Mesmo que Israel tenha ficado calado até agora, continua se opondo aos países árabes que enriquecem urânio em seu território, de acordo com Ilan Goldenberg, diretor do Programa de Segurança do Oriente Médio no Centro para uma Nova Segurança Americana. Essa política torna mais difícil para os Estados Unidos chegarem a um acordo nuclear com os sauditas que descarta um futuro programa militar, argumentou.

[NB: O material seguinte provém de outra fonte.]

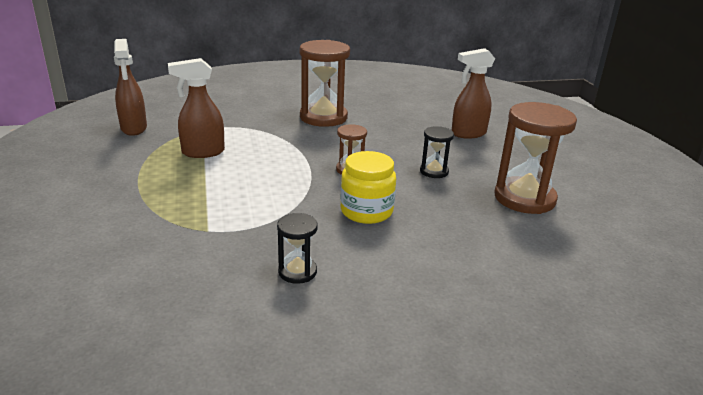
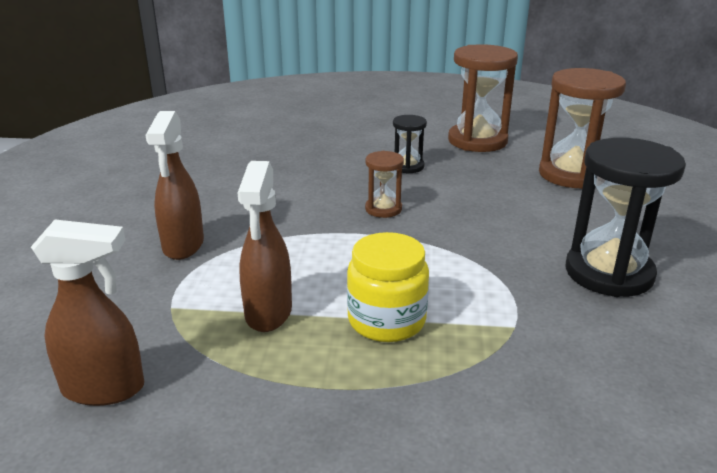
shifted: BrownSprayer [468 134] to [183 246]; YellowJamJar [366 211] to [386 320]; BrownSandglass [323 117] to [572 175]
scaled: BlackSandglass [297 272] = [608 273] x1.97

“A melhor maneira de evitar que a Arábia Saudita obtenha armas nucleares é por meio do melhor acordo de programa nuclear civil possível, que impõe restrições significativas às atividades nucleares que poderiam ser aproveitadas para um programa de armas”, disse Goldenberg. “Mas, até agora, Israel se opôs fortemente a qualquer acordo 123 entre os EUA e a Arábia Saudita que não implique a renúncia de todo enriquecimento doméstico.”

Esta foto divulgada pela Organização de Energia Atômica do Irã em 5 de novembro de 2019 mostra máquinas centrífugas na instalação de enriquecimento de urânio de Natanz, no centro do Irã. (Organização de Energia Atômica do Irã via AP)

Os chamados “acordos 123”, em homenagem à seção 123 da Lei de Energia Atômica aprovada pelo Congresso em 1954, exigem acordos de cooperação nuclear com governos estrangeiros para atender a vários critérios de não proliferação.

No clima político atual, pedir à Arábia Saudita que concorde que não terá permissão para enriquecer urânio – algo que o Irã foi autorizado a fazer mesmo sob o agora amplamente extinto acordo nuclear de 2015 – é “irreal”, de acordo com Goldenberg.

“E o resultado final de uma linha tão dura é que os sauditas apenas fecharão negócios com os chineses muito menos restritivos”, previu.

“Portanto, o que Israel deveria fazer é ter discussões profundas com os EUA sobre um acordo 123 para os sauditas, mas, em última instância, apoiar algo realista que seja alcançável e garantir que o programa da Arábia Saudita permaneça de natureza civil.”